● Trecho do documento
★ ★ ★ ★ ★ ★ ★

Nem todo mundo enxerga a mesma cor em um vestido. Nem todos veem o gato caminhando na mesma direção. As imagens que, nos últimos tempos, chamaram a atenção do público por ser interpretadas de diferentes maneiras são mais uma prova disso.
E é justamente essa diferença de olhar que resulta, muitas vezes, em grandes ideias. Pessoas enxergam uma oportunidade onde ninguém viu ou encontram novos caminhos em ideias já desenvolvidas, mas que podem, ainda, ser desdobradas.
No mundo do empreendedorismo, “pensar fora da caixa”, olhar por outros ângulos e arriscar em caminhos ou ideias que outros consideram malucas ou inviáveis é fundamental.
“Obviamente, qualquer empreendedor pode começar um negócio com uma fórmula pronta, mas nessas abordagens inovadoras é que se tem muito mais chance de crescimento”, diz Yuri Gitahy, especialista em empreendedorismo e inovação.
Há um risco iminente em optar por uma trilha ainda não explorada. No entanto, ao analisarmos histórias de empreendedores de sucesso e de ideias que deram muito certo fica claro que para chegar lá é preciso arriscar. E, talvez, correr riscos realmente não seja um problema para os empreendedores natos.
Em seu livro Rápido e Devagar − Duas Formas de Pensar, o autor Daniel Kahneman, um psicólogo israelense e Nobel de Economia, conclui que os empreendedores realmente pensam diferentemente. Eles fazem parte do grupo dos “otimistas irracionais”. Segundo ele, essas são pessoas que estão dispostas a correr muitos riscos, pois possuem uma fé inabalável em suas habilidades.
E foi apostando em ideias pelas quais ninguém “dava nada” e arriscando-se ao fracasso que os empreendedores criaram os produtos, abaixo, que hoje são sucessos absolutos.
No fim dos anos 1990 e começo dos anos 2000, os grandes selos de música e entretenimento enfrentavam a batalha contra os downloads gratuitos e ilegais de música na internet.
Nessa época, as gravadoras eram contra a propagação do mp3. Um dos primeiros tocadores de mp3 no mercado, o Rio, da coreana Diamond Multimedia, só conseguiu ser lançado porque a RIAA (sigla em inglês para a Associação da Indústria de Gravadores dos Estados Unidos) abandonou o processo contra a empresa.
Em um cenário no qual todas as iniciativas voltadas para a música digital pareciam estar destinadas ao fracasso, Steve Jobs, CEO da Apple, falecido em 2011, viu uma oportunidade para revolucionar o mercado.
Ao perceber que a demanda para consumir música online existia e crescia, apesar das tentativas das grandes gravadoras de bloqueá-la, Jobs reuniu essas empresas para oferecer um serviço diferenciado: vender músicas individuais por 0,99 centavos de dólar. Assim, poderiam satisfazer o público que gosta de baixar músicas sem deixar de ganhar suas participações.

★ ★ ★ ★ ★ ★ ★

● Listagem exibida
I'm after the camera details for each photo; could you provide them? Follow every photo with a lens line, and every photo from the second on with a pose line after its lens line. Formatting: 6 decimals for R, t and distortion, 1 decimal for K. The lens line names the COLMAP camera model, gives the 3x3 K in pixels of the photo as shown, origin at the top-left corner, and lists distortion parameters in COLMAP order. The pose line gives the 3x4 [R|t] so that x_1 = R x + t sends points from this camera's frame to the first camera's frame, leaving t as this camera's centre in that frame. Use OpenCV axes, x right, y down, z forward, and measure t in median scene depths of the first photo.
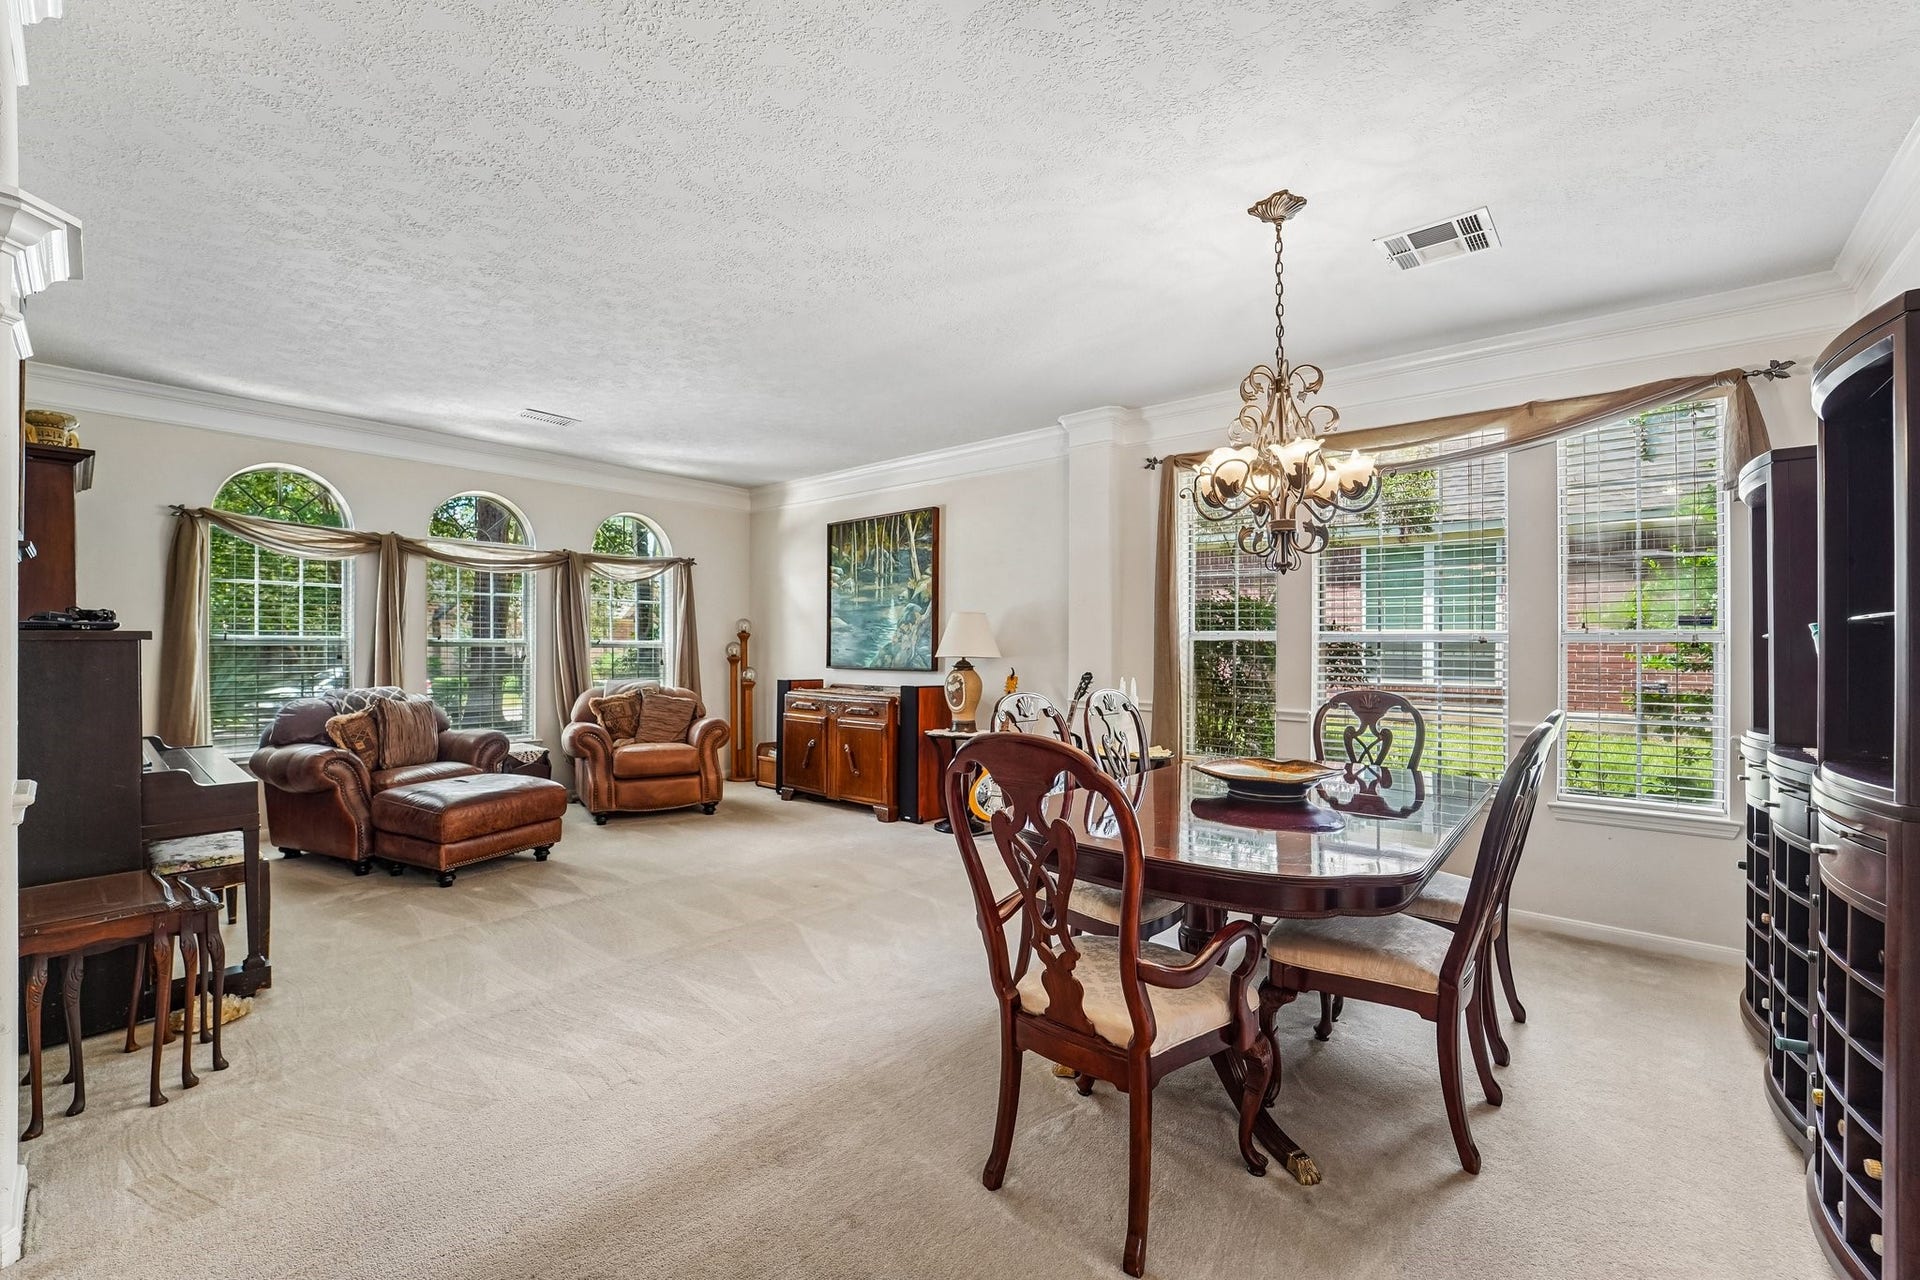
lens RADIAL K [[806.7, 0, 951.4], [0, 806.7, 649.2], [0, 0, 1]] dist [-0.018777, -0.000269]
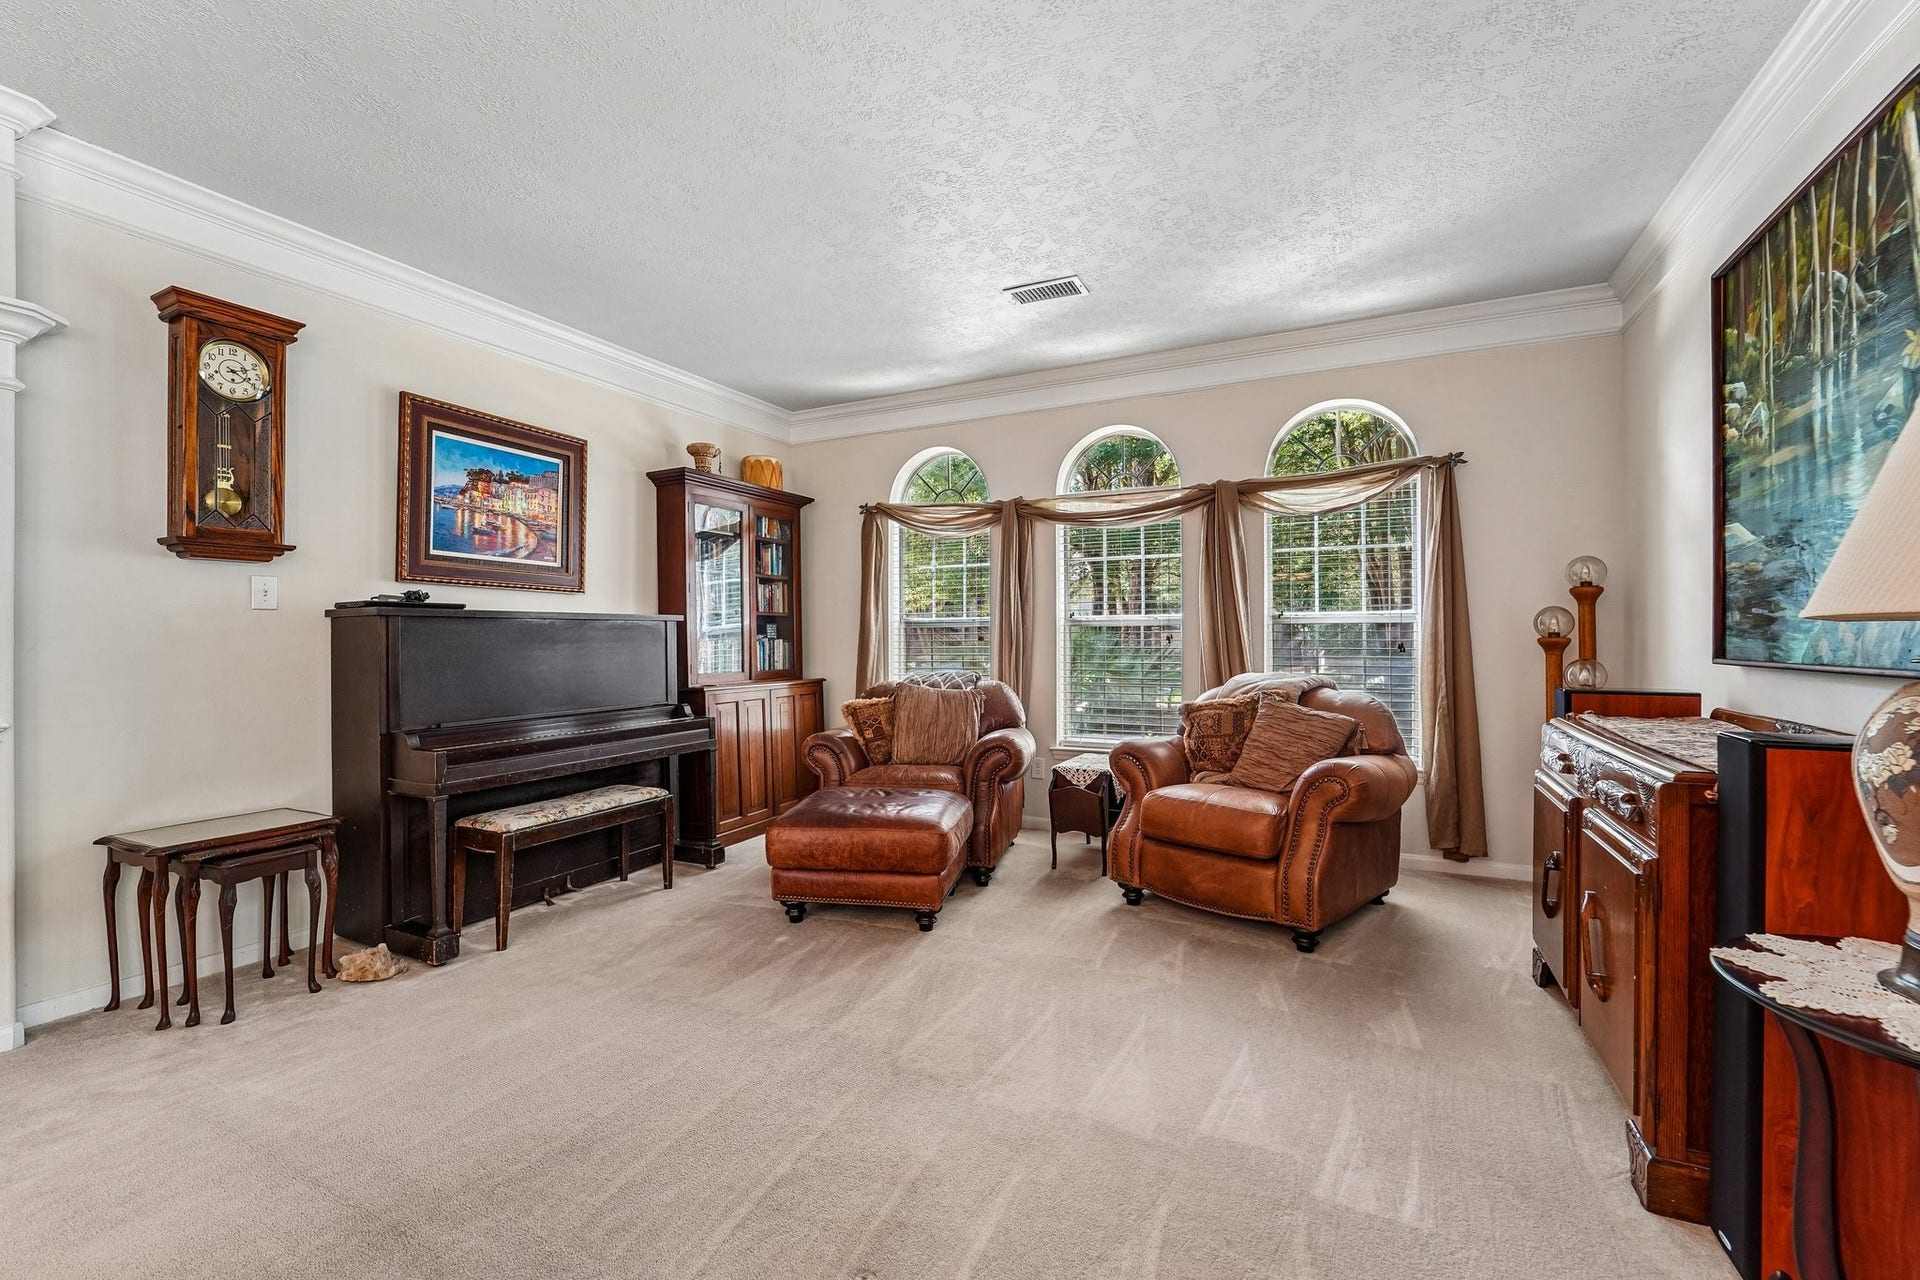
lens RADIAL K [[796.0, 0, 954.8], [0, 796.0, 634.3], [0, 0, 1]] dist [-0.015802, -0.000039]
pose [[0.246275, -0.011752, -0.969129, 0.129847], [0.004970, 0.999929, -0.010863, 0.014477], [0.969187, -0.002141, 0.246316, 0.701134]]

★ ★ ★ ★ ★ ★ ★

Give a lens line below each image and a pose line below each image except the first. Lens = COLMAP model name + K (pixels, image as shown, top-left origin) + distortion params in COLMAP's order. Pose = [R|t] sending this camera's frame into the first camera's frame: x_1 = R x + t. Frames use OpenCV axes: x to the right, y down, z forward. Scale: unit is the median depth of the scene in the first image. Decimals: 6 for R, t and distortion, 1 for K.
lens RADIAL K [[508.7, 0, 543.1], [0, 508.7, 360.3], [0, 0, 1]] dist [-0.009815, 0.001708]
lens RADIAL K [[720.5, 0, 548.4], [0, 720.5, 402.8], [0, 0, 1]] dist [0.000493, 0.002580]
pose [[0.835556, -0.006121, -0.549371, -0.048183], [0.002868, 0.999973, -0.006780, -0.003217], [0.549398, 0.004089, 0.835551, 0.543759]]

★ ★ ★ ★ ★ ★ ★

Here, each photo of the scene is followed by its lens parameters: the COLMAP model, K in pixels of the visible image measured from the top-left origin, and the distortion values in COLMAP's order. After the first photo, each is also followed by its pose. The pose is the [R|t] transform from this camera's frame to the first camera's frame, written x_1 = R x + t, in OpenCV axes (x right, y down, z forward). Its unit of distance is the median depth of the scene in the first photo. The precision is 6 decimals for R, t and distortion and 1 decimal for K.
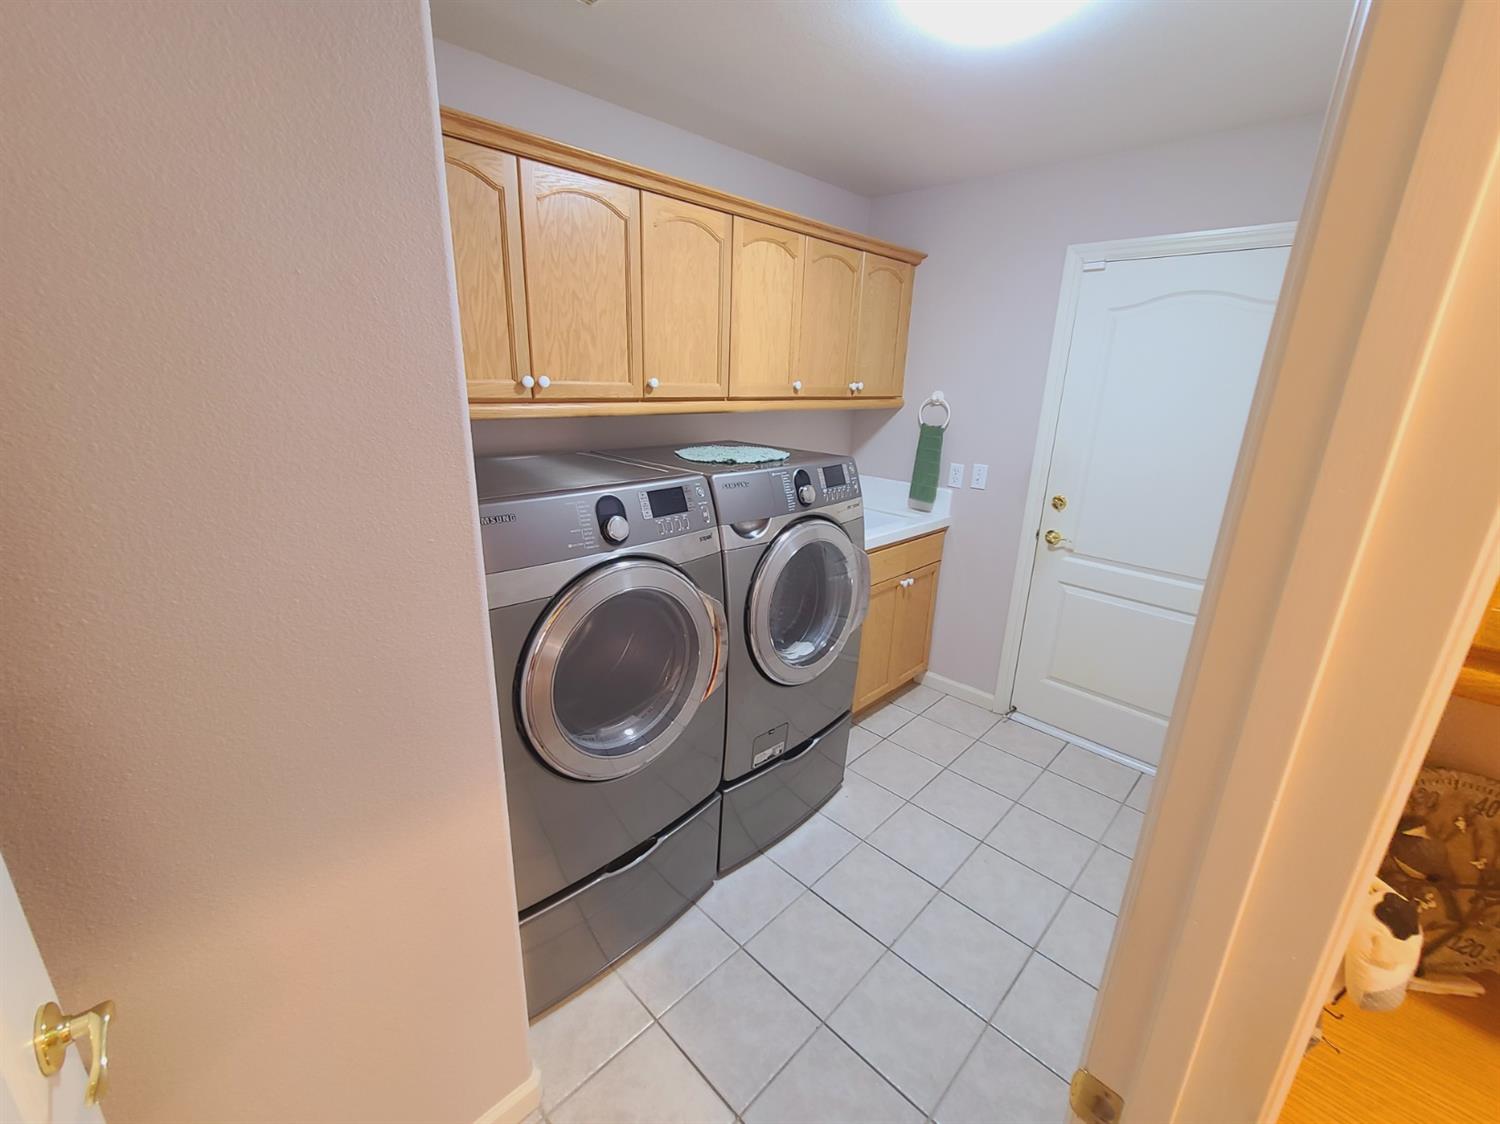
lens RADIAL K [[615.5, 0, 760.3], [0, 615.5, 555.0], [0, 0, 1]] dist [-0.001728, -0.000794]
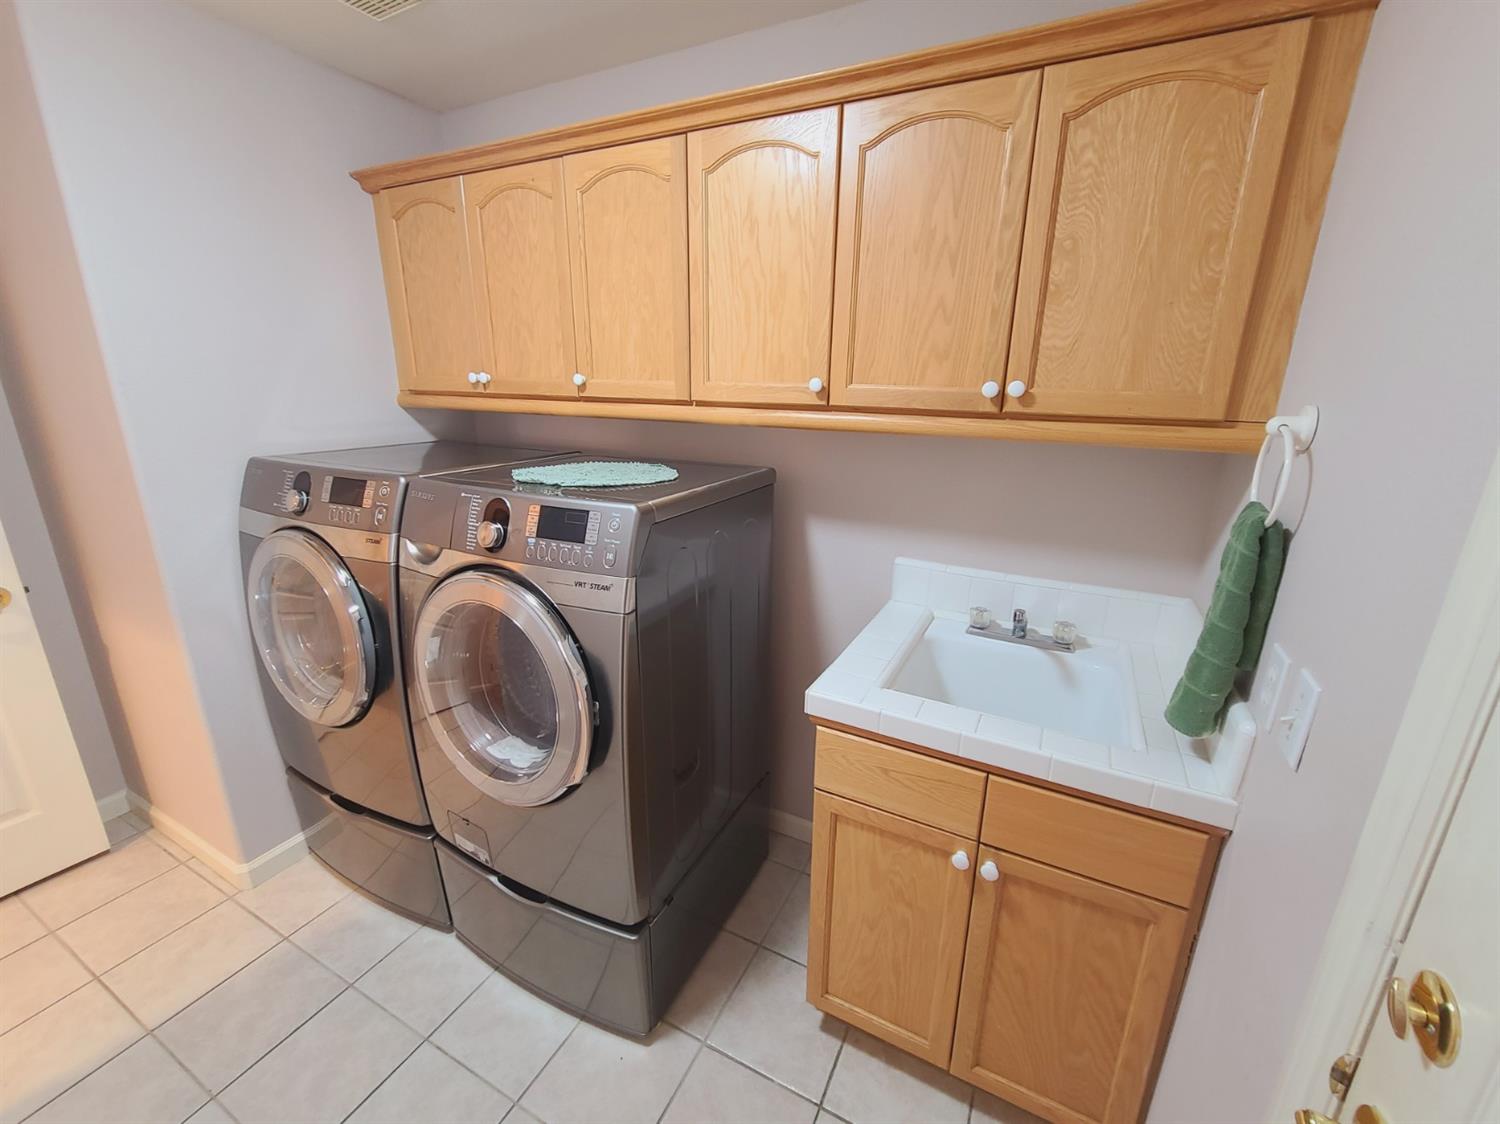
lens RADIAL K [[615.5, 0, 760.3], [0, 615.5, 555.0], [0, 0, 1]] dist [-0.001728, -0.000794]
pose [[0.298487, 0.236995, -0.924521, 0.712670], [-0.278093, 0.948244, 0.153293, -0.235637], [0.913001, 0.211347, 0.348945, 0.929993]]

★ ★ ★ ★ ★ ★ ★

● Objetivo da tarefa
No texto sobre empreendedorismo, por que Steve Jobs reuniu as grandes gravadoras para propor a venda de músicas individuais? Explique o que ele percebeu e o que a proposta permitiria a essas empresas.

● Resultado da tarefa
Jobs percebeu que a demanda por consumir música online existia e crescia, apesar das tentativas das grandes gravadoras de bloqueá-la. Com a venda de músicas individuais, as gravadoras poderiam satisfazer o público que gosta de baixar músicas sem deixar de ganhar suas participações.